Sermayenin uşaklığını hayatını kazanmanın yolu haline getirmemiş herkesin, iş cinayeti terimi kullandığını, ölümlerin kader olmadığı belirtilen açıklamada, ölümlerin doğrudan doğruya yaşadığımız sistemin ürünü olduğu belirtildi. "Nedir bu sistem? Kapitalizmdir" diye devam açıklamada, rüşvet sistemine bağlanmış müfettişleriyle, kan parasını adalet görüp kenara çekilen mahkemeleriyle, mücadele eden işçileri coplayan ve gazlayan polisiyle, dayıbaşlarıyla, hükümetiyle, bakanlarıyla bir bütün olarak kapitalizmin kendisidir dendi.

Yıllardır ülkeyi yöneten hükümetin, "hesap soracağız" diye arsızca saçmaladığı belirtilirken, asıl Tayyip Erdoğan'ın, Davutoğlu'nun, Çalışma Bakanı'nın ve AKP'nin hesap vereceği söylendi.

Patronlar sınıf savaşı veriyorlar!

Bunun bir savaş olduğu, patronların işçi sınıfına karşı bir savaş içerisinde olduğu vurgulandı. Her yıl en az bin işçinin bu savaşta hayatını yitirdiği, AKP hükümetinin 12 yılında 14 bin iş cinayeti yaşandığı, çok daha fazla ölümün ailelere “kan parası” ödenerek gizlendiği, bunun yanında on binlerin sakat  kaldığı ifade edildi.
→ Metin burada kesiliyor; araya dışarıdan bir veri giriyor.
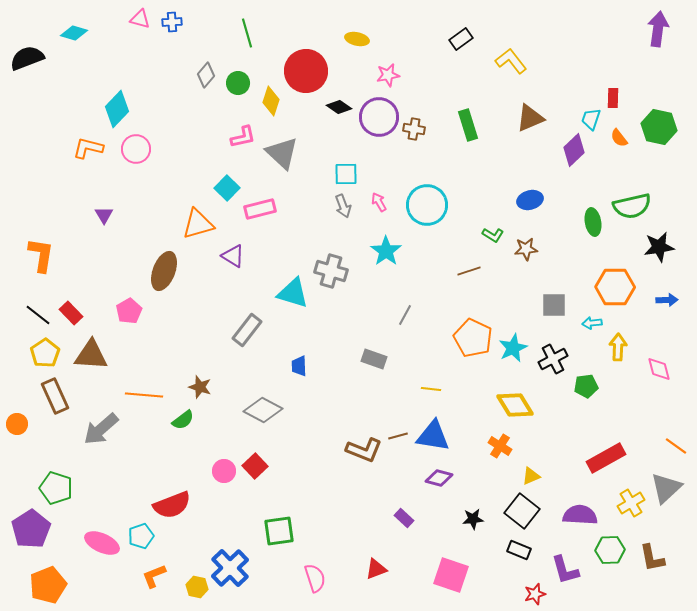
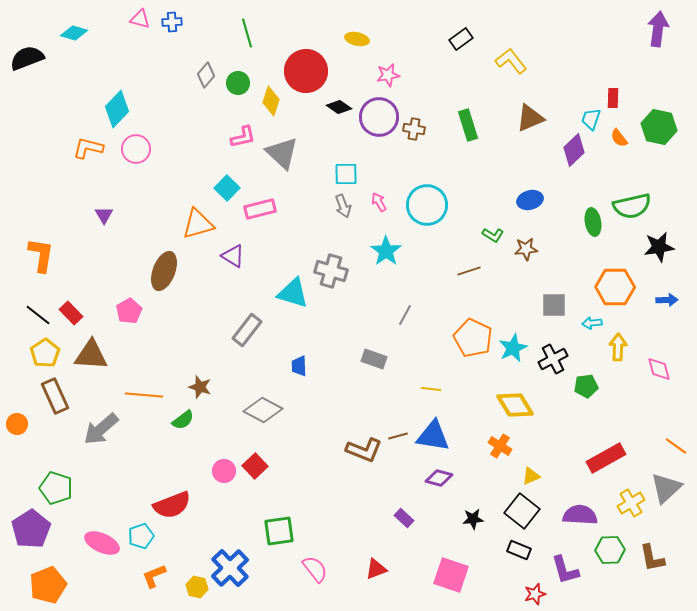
pink semicircle at (315, 578): moved 9 px up; rotated 20 degrees counterclockwise
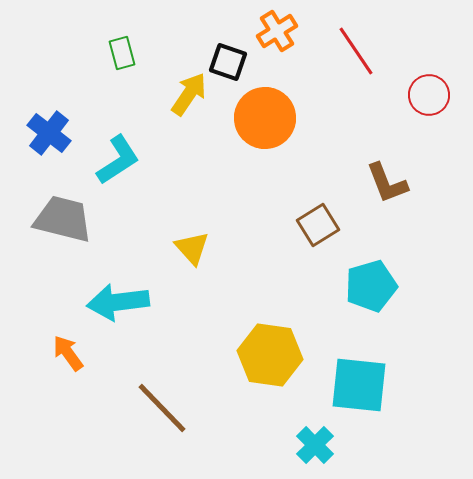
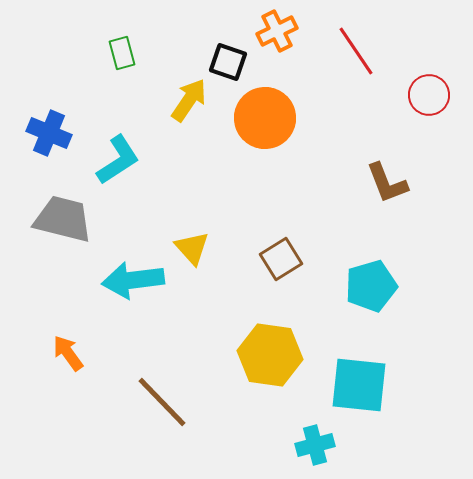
orange cross: rotated 6 degrees clockwise
yellow arrow: moved 6 px down
blue cross: rotated 15 degrees counterclockwise
brown square: moved 37 px left, 34 px down
cyan arrow: moved 15 px right, 22 px up
brown line: moved 6 px up
cyan cross: rotated 30 degrees clockwise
"Bu bir sınıf savaşıdır" diyen Ertan, açıklamaya şöyle devam etti: "Devrimci İşçi Partisi, bu savaşta işçi sınıfının saflarındadır. Gün emeğiyle yaşayan insanların hayatını savunma günüdür. Ağlamayalım. Ermenek’te ölen kardeşlerimize, Yalvaç’ta yitirdiğimiz kız kardeşlerimize en büyük sayıgıyı bu savaşa katılarak gösterebiliriz. İşçi sınıfının yanında, içinde, bağrında, en önünde savaşalım! Somalı işçilere bakın! Ermenek’te işçilerin öldüğü gün onlar Ankara’ya yürüyordu. Onları örnek alalım. Kapitalistler bütün Türkiye’yi iş cinayetlerinin Soması haline getiriyor. Biz de bütün Türkiye’yi sınıf mücadelesinin Soması haline getirelim."
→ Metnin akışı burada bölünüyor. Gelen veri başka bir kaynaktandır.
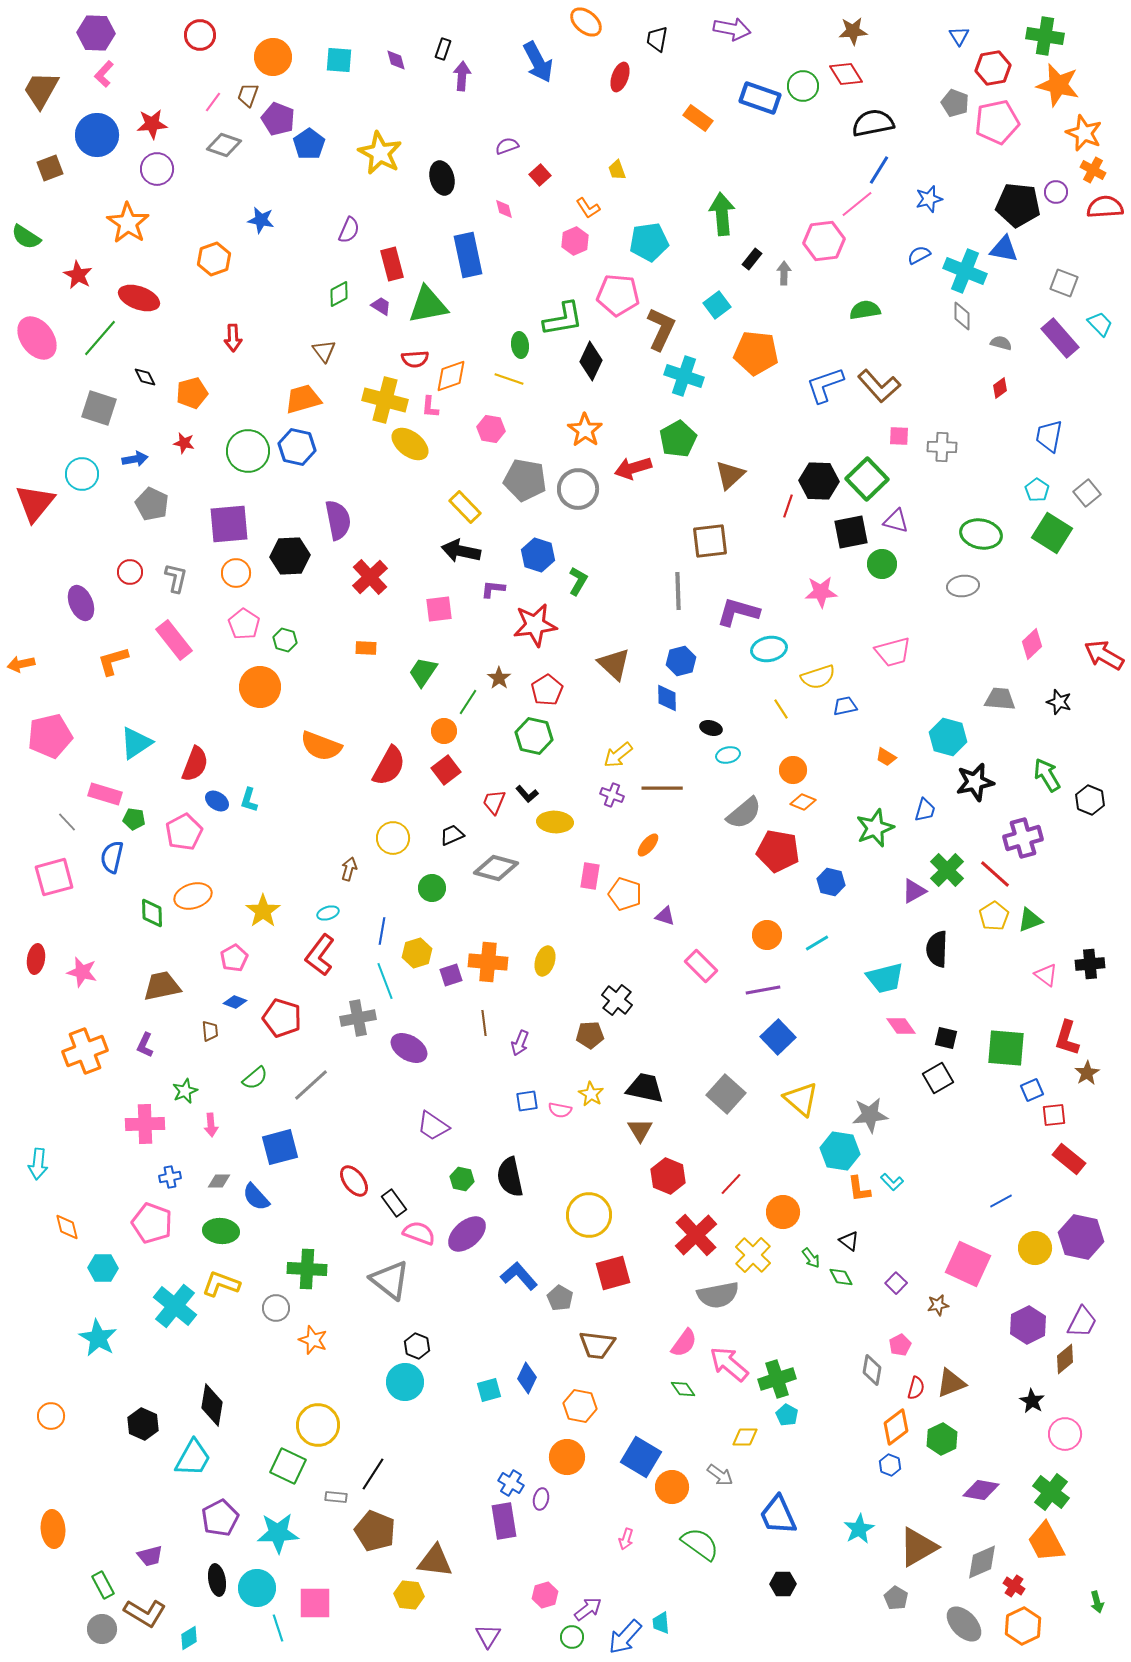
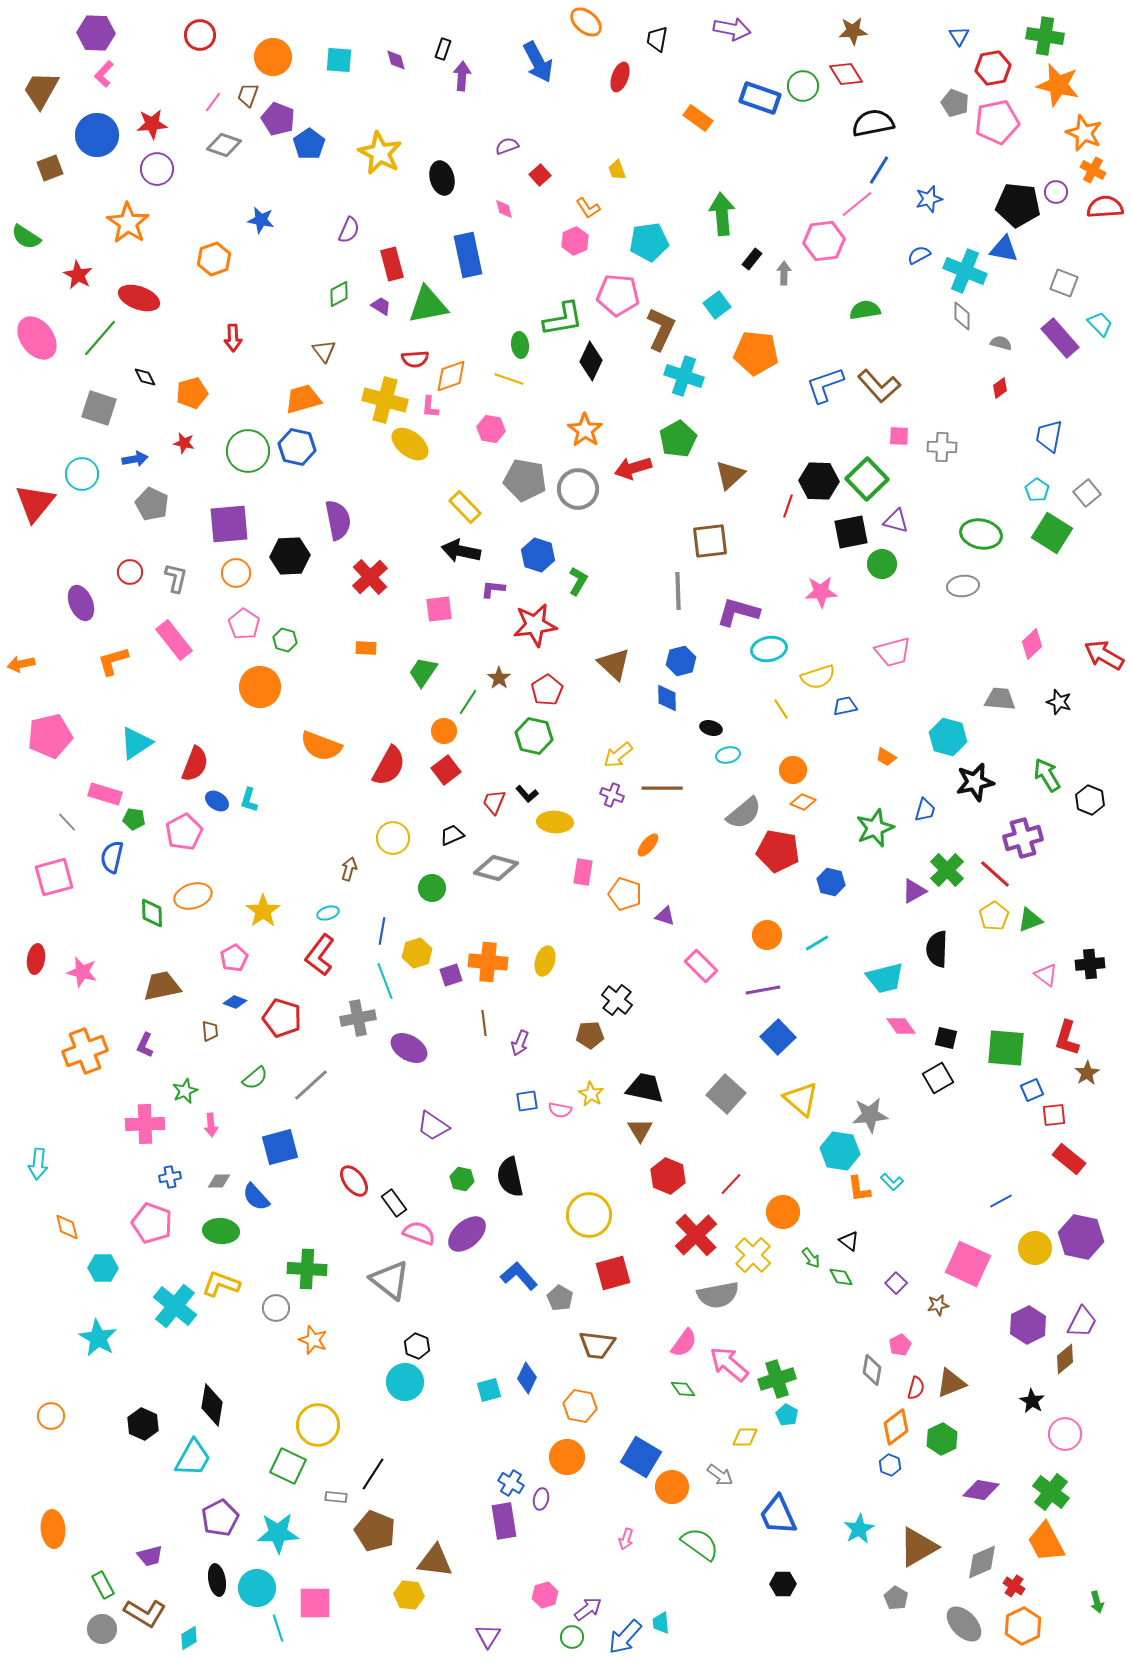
pink rectangle at (590, 876): moved 7 px left, 4 px up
Madenler işçi denetiminde kamulaştırılsın!

Çalışma Bakanı'nın Torunlar katliamından sonra "denetleyecek yeterli müfettişimiz yok" açıklaması hatırlatılarak, işyerlerinde, madenlerde, inşaatlarda, katliamlara karşı denetimi sağlayacak olanın işçi sınıfının kendisi olduğu vurgulandı. İşçi sınıfının mücadelesinde önemli bir mücadele aracı olarak "işçi denetiminde kamulaştırma" talebini savunmanın ve işyerlerinde bu şiarla örgütlemenin altı çizildi.

Açıklamada, sendikalara da çağrı yapıldı. "Sendikalar, gündemlerine birinci madde olarak Ankara’da kitlesel bir işçi mitinginin örgütlenmesini koymalı, tüm imkanlarını seferber etmelidirler." diyen açıklama, mücadele çağrısıyla sona erdi.